> _DESCRIPTION OF THE TASK_
Reproduce word for word the part of the article on socially responsible investing between "Socially responsible investors may choose to avoid" and "for the environment.", inclusive.

> _PASSAGE FOR REVIEW_
◇ ◇ ◇

How to Invest Without Compromising Your Values: Socially Responsible Investing (SRI) and Environmental, Social, and Governance (ESG)

Everyone has his or her own values and vision of how the world could be a better place. For some, the most important concern may be the environment. For others, it may be social justice issues. Whatever our biggest concern is, our values can affect how we view corporations and the impact they have on society. This can also influence our investing decisions.

Socially Responsible Investing (SRI) — sometimes referred to “sustainable investing” — is an investment strategy that considers the social and environmental impact of a company, not just the financial return. Financial gain is still important but so is social good.

Socially responsible investors may choose to avoid specific companies or industries based on their products, business practices, or their impact on the environment. For example, one may avoid companies that manufacture firearms, alcohol, and tobacco, fossil fuels, or any product they think harms society. They may also avoid companies that add pollutants to the environment. On the flip side, socially responsible investors may choose to invest in specific companies because they value their products, their business practices, or how they care for the environment.

How can you identify socially responsible companies?

To find socially responsible investments, companies can be analyzed and rated on their environmental, social, and governance (ESG) performance. This is in addition to analyzing the financials of the company.

The environmental standard in ESG examines a company’s climate change policies, carbon footprint, goals to reduce greenhouse gas emissions, recycling policies, products, use of renewable energy, and other factors that impact the environment.

The social standard examines employee treatment, pay, benefits, diversity in hiring, health and safety policies, how a company treats its business partners and suppliers, their public position on social justice issues, donations to the community, and other social issues.

The governance standard examines executive compensation, conflicts of interest, composition of the board of directors, shareholder voting rights, transparency in accounting methods, history of lawsuits, relationship with regulators, lobbying, and other corporate governance issues.

◇ ◇ ◇

> _INFORMATION GIVEN_
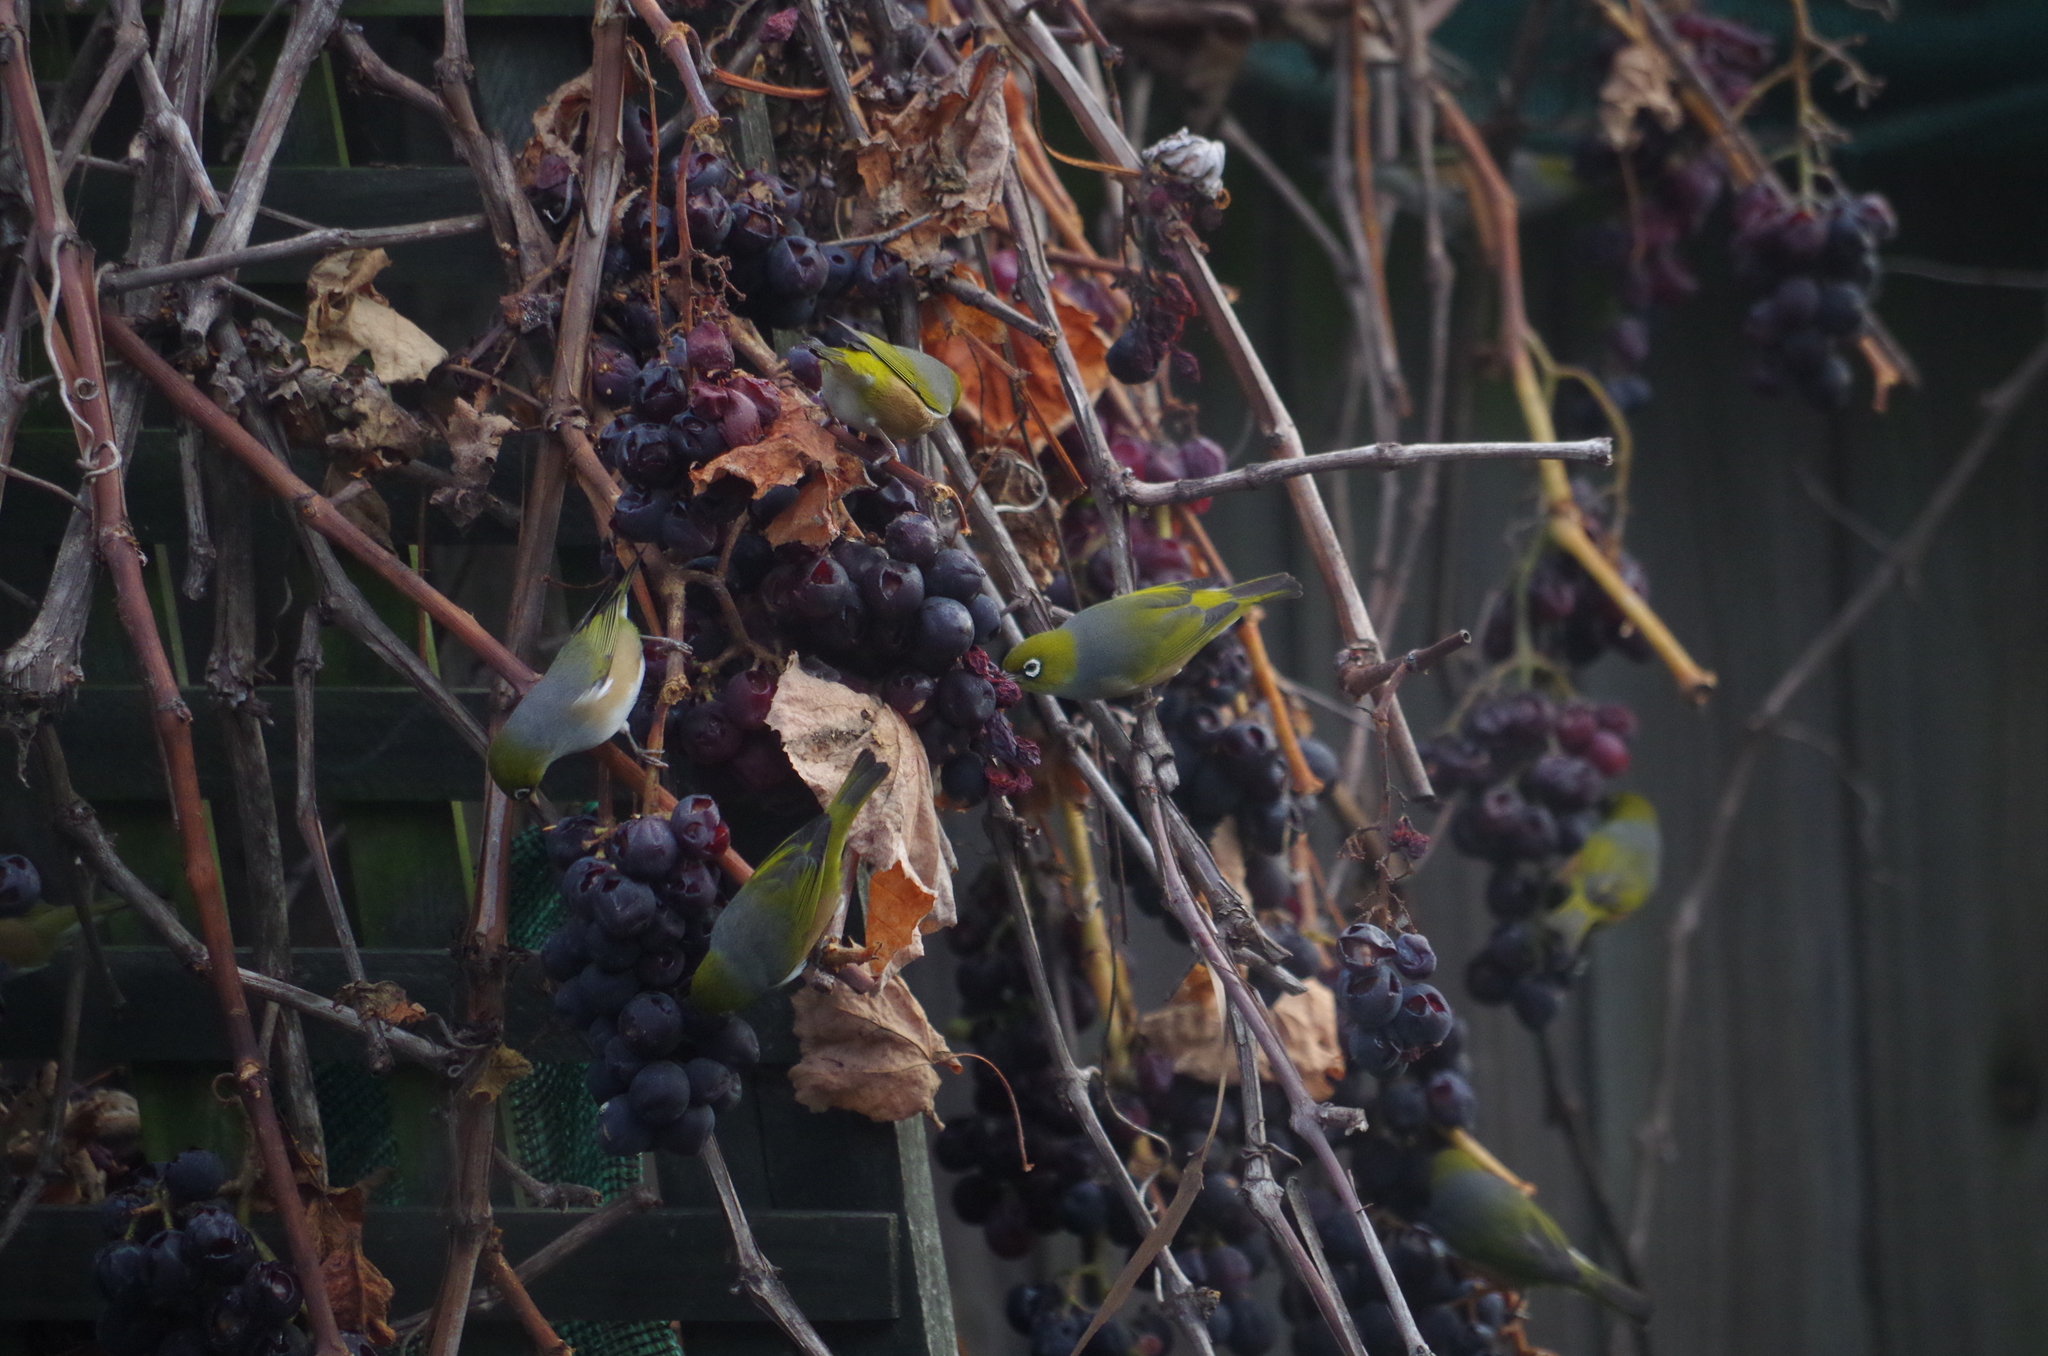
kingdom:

◇ ◇ ◇

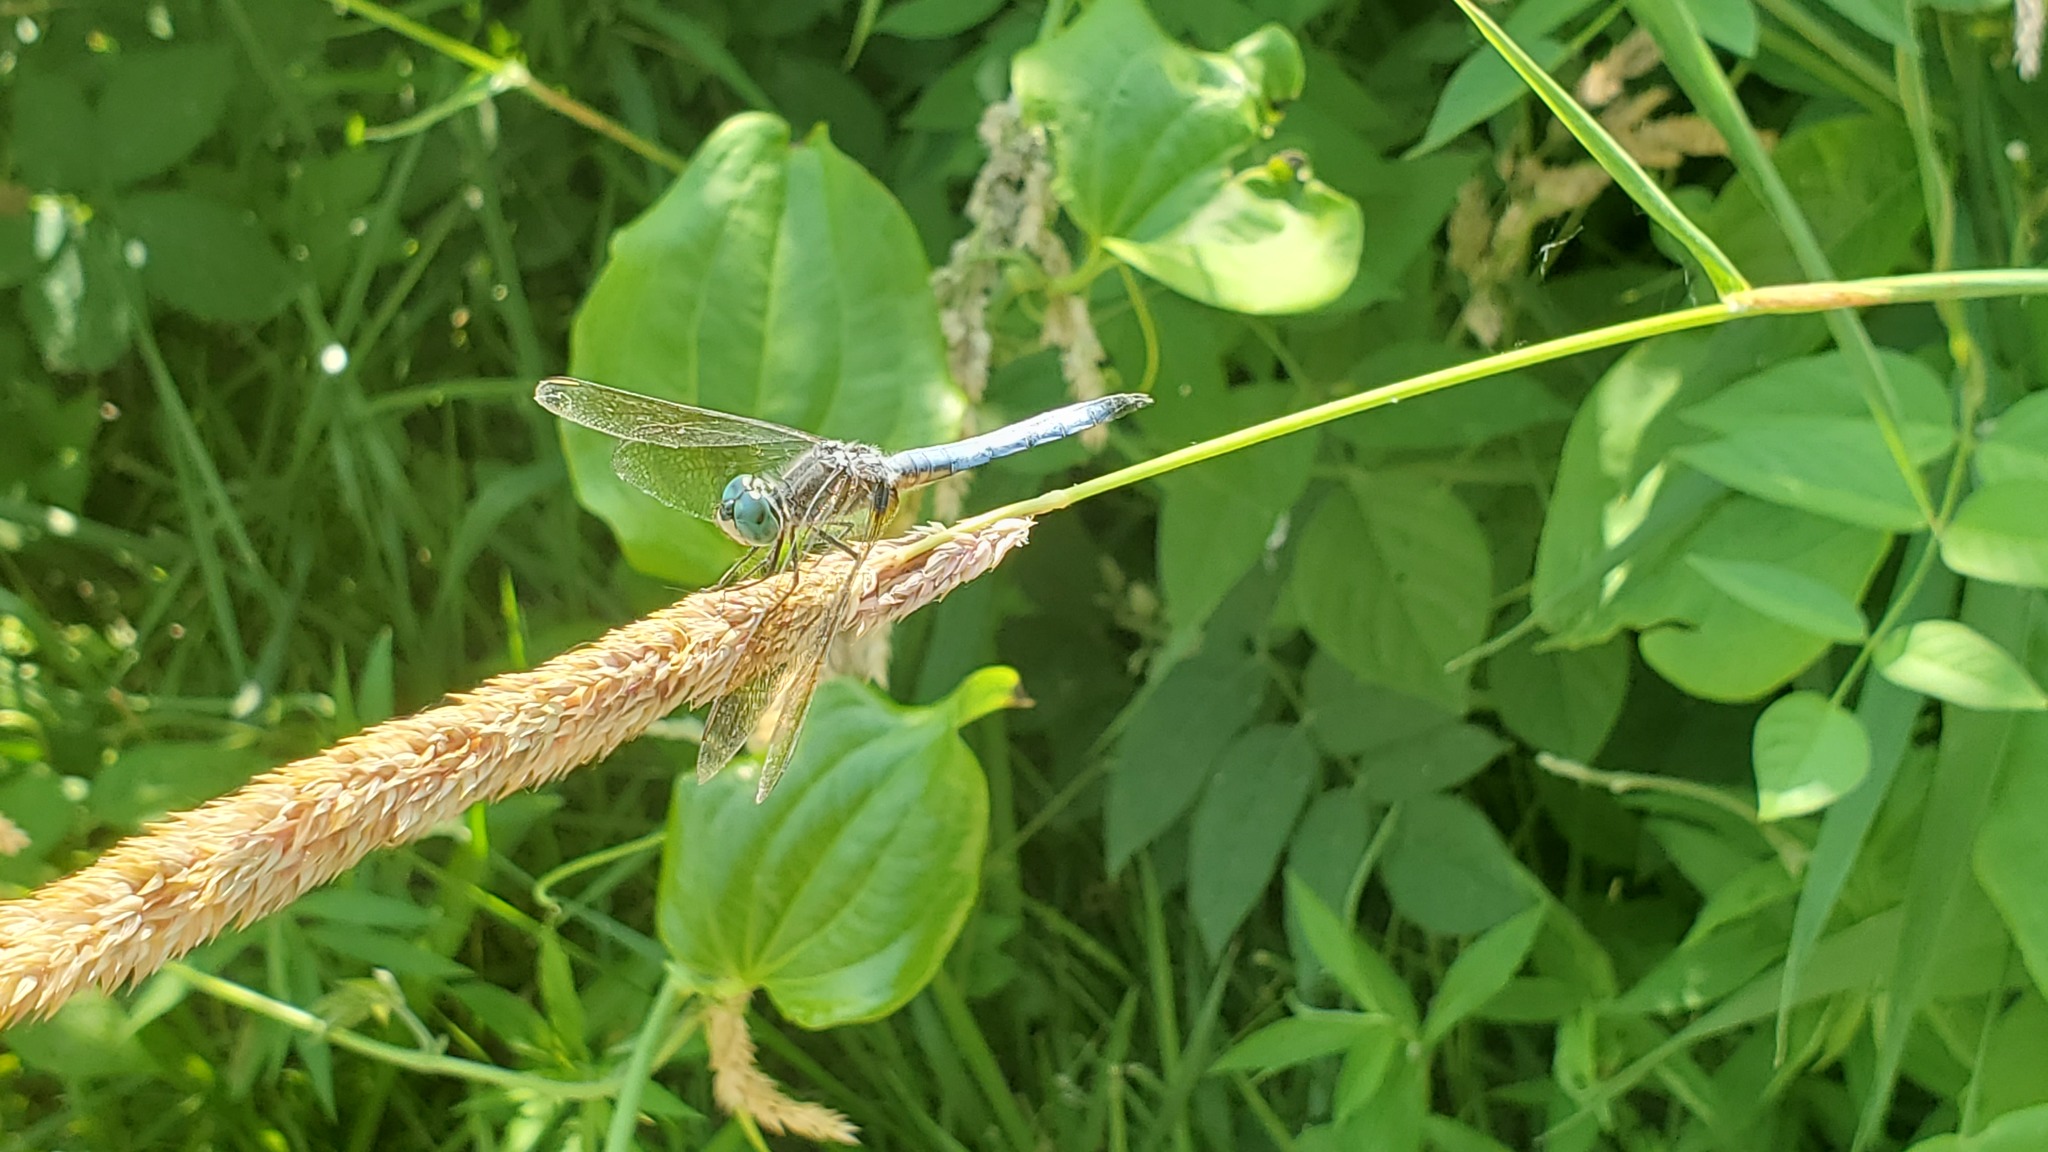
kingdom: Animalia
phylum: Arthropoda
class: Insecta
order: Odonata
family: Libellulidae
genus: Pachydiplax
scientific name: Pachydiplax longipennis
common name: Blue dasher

◇ ◇ ◇

> _WRITTEN ANSWER_
Socially responsible investors may choose to avoid specific companies or industries based on their products, business practices, or their impact on the environment. For example, one may avoid companies that manufacture firearms, alcohol, and tobacco, fossil fuels, or any product they think harms society. They may also avoid companies that add pollutants to the environment. On the flip side, socially responsible investors may choose to invest in specific companies because they value their products, their business practices, or how they care for the environment.